_OBJECTIVES:_
1. In the forum thread about surge not showing on the map, what troubleshooting steps had Deezolay already done before contacting Uber support?
2. Decide whether each statement agrees with the forum thread about surge not showing on the map, answering yes or no and quoting the words that settle it: (a) The surge multipliers disappeared from Deezolay's map before the color shading did. (b) Zoomzoom321 reports having the same problem as Deezolay. (c) Don'tchasethesurge says the surge will come back soon.
3. Please reproduce the part of the forum thread starting at "# Surge not" and ending at "(May 31, 2020)".

# Surge not showing on map in OC - is it just me??



## Deezolay (Jul 11, 2020)

About a week ago my “heat map” stopped showing the surge multipliers (1.4x, 2x, etc). Then a couple days ago, the color shading indicating where the surge was happening ceased to exist on my app. I wondered if I was being punished for my cancellations going up (or something else) but Uber support said that wasn’t the case and recommended I do a bunch of trouble shooting that I already did (delete/reinstall app, restart phone, etc) to no avail. Anybody else experiencing this BS?


----------



## THE BOY! (May 31, 2020)

Quit talking crazy and get a grip on yourself


----------



## Uber's Guber (Oct 22, 2017)

Deezolay said:


> Surge not showing on map in OC - is it just me??


----------



## Zoomzoom321 (Jan 10, 2020)

Deezolay said:


> About a week ago my "heat map" stopped showing the surge multipliers (1.4x, 2x, etc). Then a couple days ago, the color shading indicating where the surge was happening ceased to exist on my app. I wondered if I was being punished for my cancellations going up (or something else) but Uber support said that wasn't the case and recommended I do a bunch of trouble shooting that I already did (delete/reinstall app, restart phone, etc) to no avail. Anybody else experiencing this BS?


Yes, same here!


----------



## Don'tchasethesurge (Dec 27, 2016)

No more surge.. keep doing base rates


----------



## Zoomzoom321 (Jan 10, 2020)

I assumed they took it away now that we set our own rates?


----------



## CJfrom619 (Apr 27, 2017)

_DATASET SECTION:_
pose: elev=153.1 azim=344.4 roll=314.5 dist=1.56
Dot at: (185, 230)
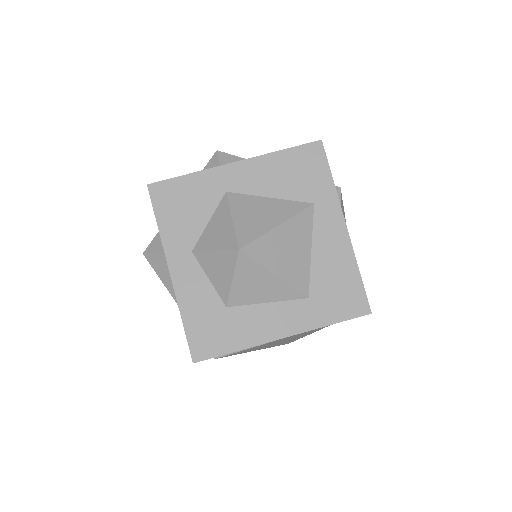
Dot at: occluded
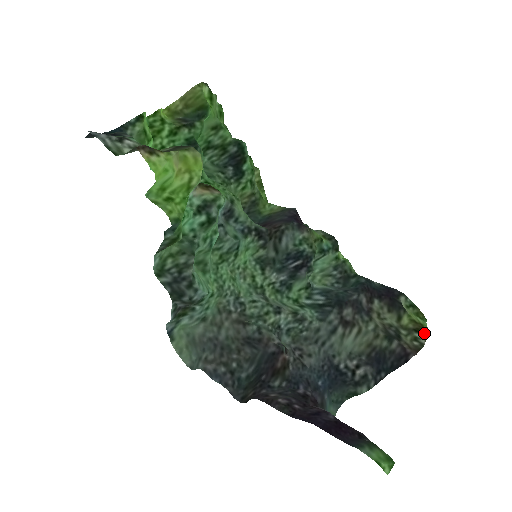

_SET OF ANSWERS:_
1. Deleting and reinstalling the app and restarting the phone.

2.
(a) Yes: "About a week ago my “heat map” stopped showing the surge multipliers" and "Then a couple days ago, the color shading indicating where the surge was happening ceased to exist on my app."
(b) Yes: "Yes, same here!"
(c) No: "No more surge.. keep doing base rates"

3.
# Surge not showing on map in OC - is it just me??



## Deezolay (Jul 11, 2020)

About a week ago my “heat map” stopped showing the surge multipliers (1.4x, 2x, etc). Then a couple days ago, the color shading indicating where the surge was happening ceased to exist on my app. I wondered if I was being punished for my cancellations going up (or something else) but Uber support said that wasn’t the case and recommended I do a bunch of trouble shooting that I already did (delete/reinstall app, restart phone, etc) to no avail. Anybody else experiencing this BS?


----------



## THE BOY! (May 31, 2020)